The main items tested by the DMV include the total miles traveled and the miles per intervention, which means the frequency of manual takeovers.

According to auto portal Gasgoo, the miles per intervention is an important technical index measuring the company's technology research and development. It is not a gauge for comparison among the enterprises, since the complexity of the cars and road conditions varies.

The index of the miles per intervention of each enterprise is not compared in Beijing's road test report, avoiding data fraud and guiding the enterprises to pay attention to safety, accumulate road test experience and industrialize scientific and technological achievements.

Focusing on safety and overall performance, Beijing's road test report evaluates the self-driving capability of a mass of cars with at least 100,000 km traveled with no accidents and under diverse conditions.
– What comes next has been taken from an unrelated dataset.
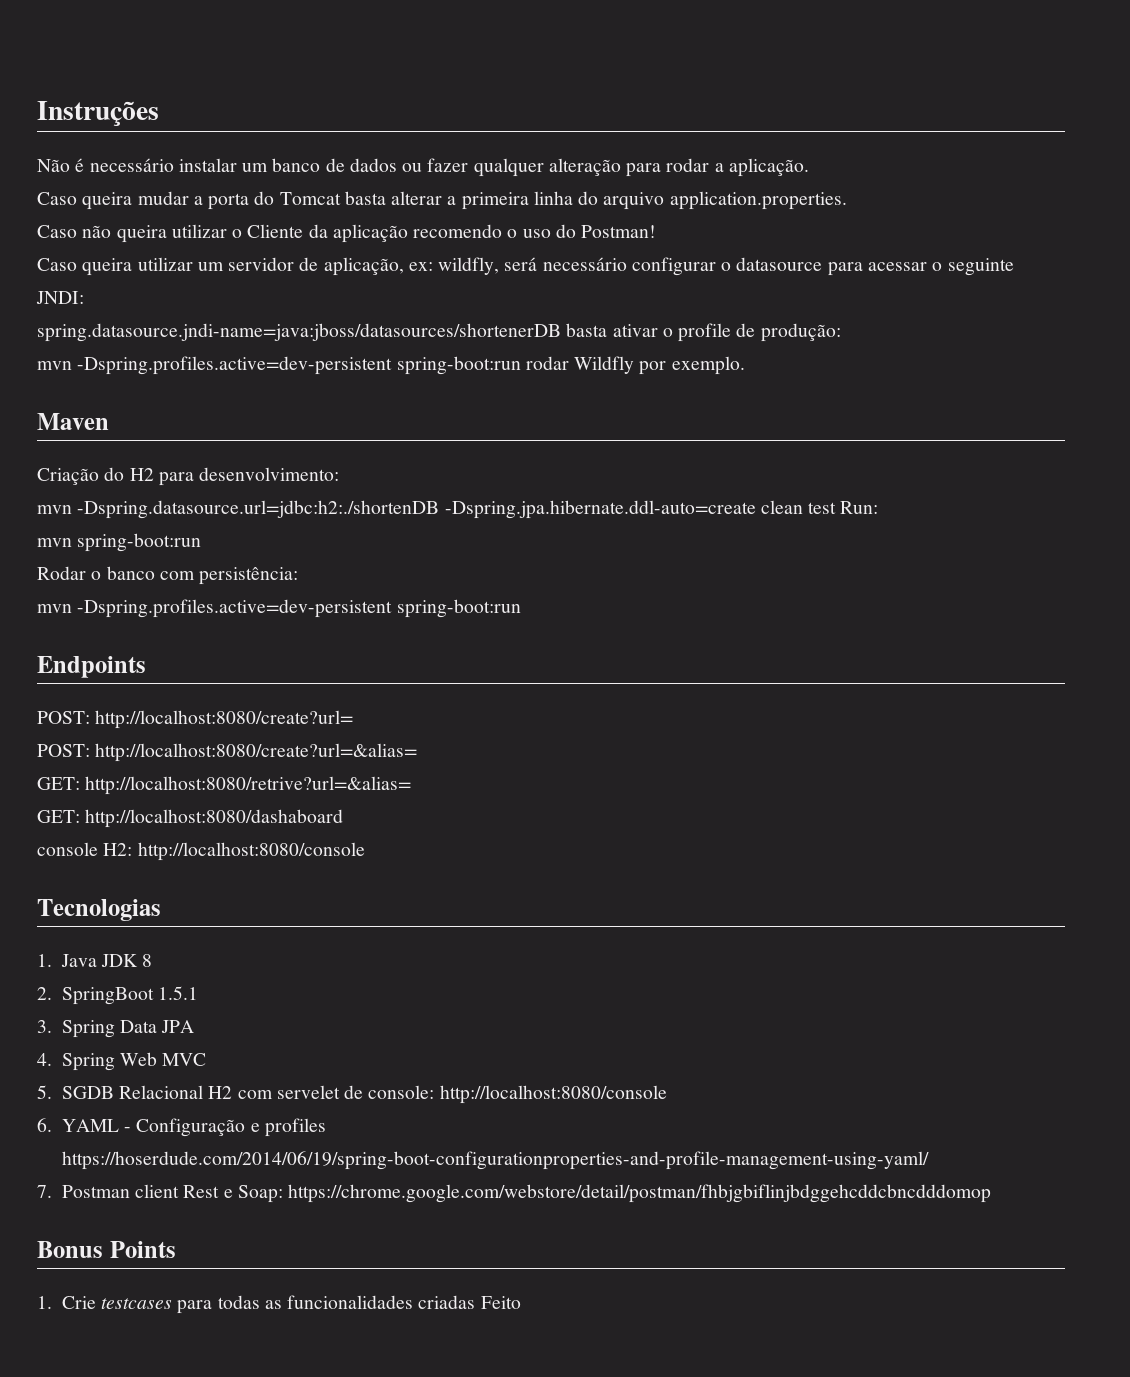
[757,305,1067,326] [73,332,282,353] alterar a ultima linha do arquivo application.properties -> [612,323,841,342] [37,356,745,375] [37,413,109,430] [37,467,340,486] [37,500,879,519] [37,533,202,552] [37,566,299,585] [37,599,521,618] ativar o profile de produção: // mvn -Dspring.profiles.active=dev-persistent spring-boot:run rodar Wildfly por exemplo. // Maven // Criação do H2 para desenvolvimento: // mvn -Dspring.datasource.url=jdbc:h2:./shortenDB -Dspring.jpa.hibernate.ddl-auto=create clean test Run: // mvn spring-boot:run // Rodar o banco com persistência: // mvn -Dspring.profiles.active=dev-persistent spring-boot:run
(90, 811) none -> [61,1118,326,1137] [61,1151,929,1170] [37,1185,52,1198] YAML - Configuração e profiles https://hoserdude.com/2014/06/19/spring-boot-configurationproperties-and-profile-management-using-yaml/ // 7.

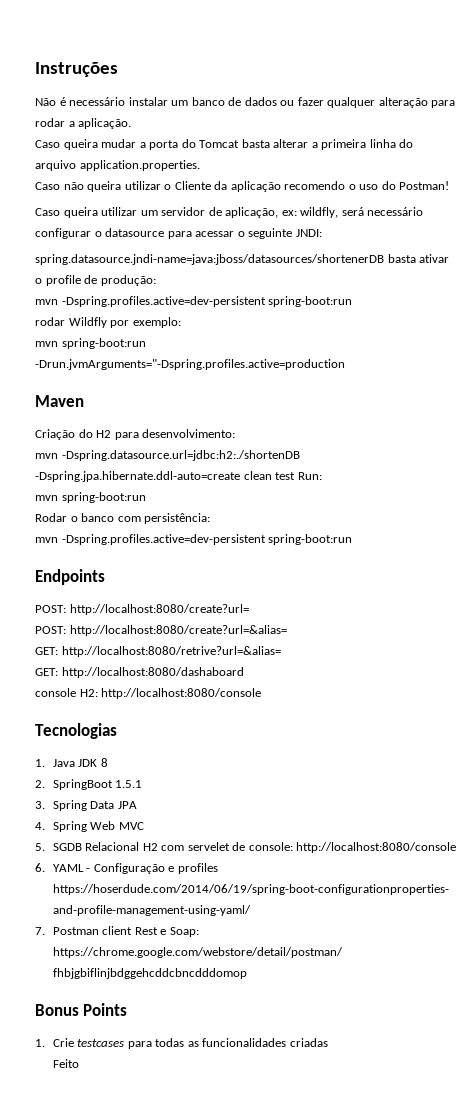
(521, 365) none -> (353, 301) //
[671,356,745,375] exemplo. -> [132,317,181,328] [35,338,146,349] [35,359,345,370] exemplo: // mvn spring-boot:run -Drun.jvmArguments="-Dspring.profiles.active=production
(476, 1302) none -> (328, 1042) //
The travel of one or two self-driving cars is easy, while dozens or hundreds of cars running at the same time is another story. It requires high vehicle stability, reflecting the capabilities of the companies, including their vehicle integration technology and the software-hardware integration technology, according to Gasgoo.

An Alibaba autonomous car is tested in Hangzhou, Zhejiang province. [Photo by Long Wei/for China Daily]

As a basic threshold of autonomous driving, traveling 100,000 km without an accident demonstrates self-driving capability, the level of quality control system and safety test management, Gasgoo reported.

Autonomous driving needs to adapt to different road conditions. Test results under different road conditions are supposed to reflect the adaptability and technical mobility of the autonomous driving technology.

Expected to be one of the most important autonomous vehicle markets by accounting group KPMG early this year, China has conducted road tests in a raft of its municipalities and provinces, including Beijing, Shanghai, Chongqing and Guangdong.

As China's center of scientific and technological innovation, Beijing has been a pioneer in developing self-driving technology.

The country's first self-driving road test report notes that the capital is scheduled to scale up tests. It cites a plan that aims to have test areas of 500 square kilometers and 2,000 km of open roads for testing intelligent-connected vehicles by 2022.

Data show that since February 2018, Beijing has opened 44 roads, totaling 123 km for road tests.

As of the end of 2018, the capital had 54 registered autonomous-driving vehicles, accounting for more than 50 percent of the total nationwide.